JOB ITEM >> Down to the last line, reproduce the data below exactly.

Records from a collection:
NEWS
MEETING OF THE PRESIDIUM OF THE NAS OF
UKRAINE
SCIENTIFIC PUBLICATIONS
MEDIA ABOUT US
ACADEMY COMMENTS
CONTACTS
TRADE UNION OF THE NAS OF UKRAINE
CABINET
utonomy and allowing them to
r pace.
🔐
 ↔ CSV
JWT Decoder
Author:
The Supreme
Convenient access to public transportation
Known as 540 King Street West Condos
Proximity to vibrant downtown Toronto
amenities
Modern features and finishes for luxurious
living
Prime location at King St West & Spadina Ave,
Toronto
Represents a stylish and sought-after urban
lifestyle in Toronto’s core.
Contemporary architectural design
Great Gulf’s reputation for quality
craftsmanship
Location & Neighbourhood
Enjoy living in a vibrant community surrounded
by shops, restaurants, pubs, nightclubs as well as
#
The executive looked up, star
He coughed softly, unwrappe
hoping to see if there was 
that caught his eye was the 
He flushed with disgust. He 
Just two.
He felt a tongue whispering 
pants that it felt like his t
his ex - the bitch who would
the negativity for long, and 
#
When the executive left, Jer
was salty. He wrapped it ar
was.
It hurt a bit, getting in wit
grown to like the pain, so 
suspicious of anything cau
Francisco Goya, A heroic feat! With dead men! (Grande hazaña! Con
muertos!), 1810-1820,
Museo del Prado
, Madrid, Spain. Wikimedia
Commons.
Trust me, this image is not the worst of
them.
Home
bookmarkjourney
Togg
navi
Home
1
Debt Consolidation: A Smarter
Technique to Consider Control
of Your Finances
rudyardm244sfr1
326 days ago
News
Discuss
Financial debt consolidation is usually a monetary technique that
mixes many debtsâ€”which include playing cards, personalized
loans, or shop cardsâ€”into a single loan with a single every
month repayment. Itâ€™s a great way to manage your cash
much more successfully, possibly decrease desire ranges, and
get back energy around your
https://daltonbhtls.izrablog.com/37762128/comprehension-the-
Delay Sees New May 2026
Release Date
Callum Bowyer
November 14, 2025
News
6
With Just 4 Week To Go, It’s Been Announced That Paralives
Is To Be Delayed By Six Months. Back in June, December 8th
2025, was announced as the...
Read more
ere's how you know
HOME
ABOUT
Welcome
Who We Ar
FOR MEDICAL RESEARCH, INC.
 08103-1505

EXERCISE ANSWER >>
NEWS
MEETING OF THE PRESIDIUM OF THE NAS OF
UKRAINE
SCIENTIFIC PUBLICATIONS
MEDIA ABOUT US
ACADEMY COMMENTS
CONTACTS
TRADE UNION OF THE NAS OF UKRAINE
CABINET
utonomy and allowing them to
r pace.
🔐
 ↔ CSV
JWT Decoder
Author:
The Supreme
Convenient access to public transportation
Known as 540 King Street West Condos
Proximity to vibrant downtown Toronto
amenities
Modern features and finishes for luxurious
living
Prime location at King St West & Spadina Ave,
Toronto
Represents a stylish and sought-after urban
lifestyle in Toronto’s core.
Contemporary architectural design
Great Gulf’s reputation for quality
craftsmanship
Location & Neighbourhood
Enjoy living in a vibrant community surrounded
by shops, restaurants, pubs, nightclubs as well as
#
The executive looked up, star
He coughed softly, unwrappe
hoping to see if there was 
that caught his eye was the 
He flushed with disgust. He 
Just two.
He felt a tongue whispering 
pants that it felt like his t
his ex - the bitch who would
the negativity for long, and 
#
When the executive left, Jer
was salty. He wrapped it ar
was.
It hurt a bit, getting in wit
grown to like the pain, so 
suspicious of anything cau
Francisco Goya, A heroic feat! With dead men! (Grande hazaña! Con
muertos!), 1810-1820,
Museo del Prado
, Madrid, Spain. Wikimedia
Commons.
Trust me, this image is not the worst of
them.
Home
bookmarkjourney
Togg
navi
Home
1
Debt Consolidation: A Smarter
Technique to Consider Control
of Your Finances
rudyardm244sfr1
326 days ago
News
Discuss
Financial debt consolidation is usually a monetary technique that
mixes many debtsâ€”which include playing cards, personalized
loans, or shop cardsâ€”into a single loan with a single every
month repayment. Itâ€™s a great way to manage your cash
much more successfully, possibly decrease desire ranges, and
get back energy around your
https://daltonbhtls.izrablog.com/37762128/comprehension-the-
Delay Sees New May 2026
Release Date
Callum Bowyer
November 14, 2025
News
6
With Just 4 Week To Go, It’s Been Announced That Paralives
Is To Be Delayed By Six Months. Back in June, December 8th
2025, was announced as the...
Read more
ere's how you know
HOME
ABOUT
Welcome
Who We Ar
FOR MEDICAL RESEARCH, INC.
 08103-1505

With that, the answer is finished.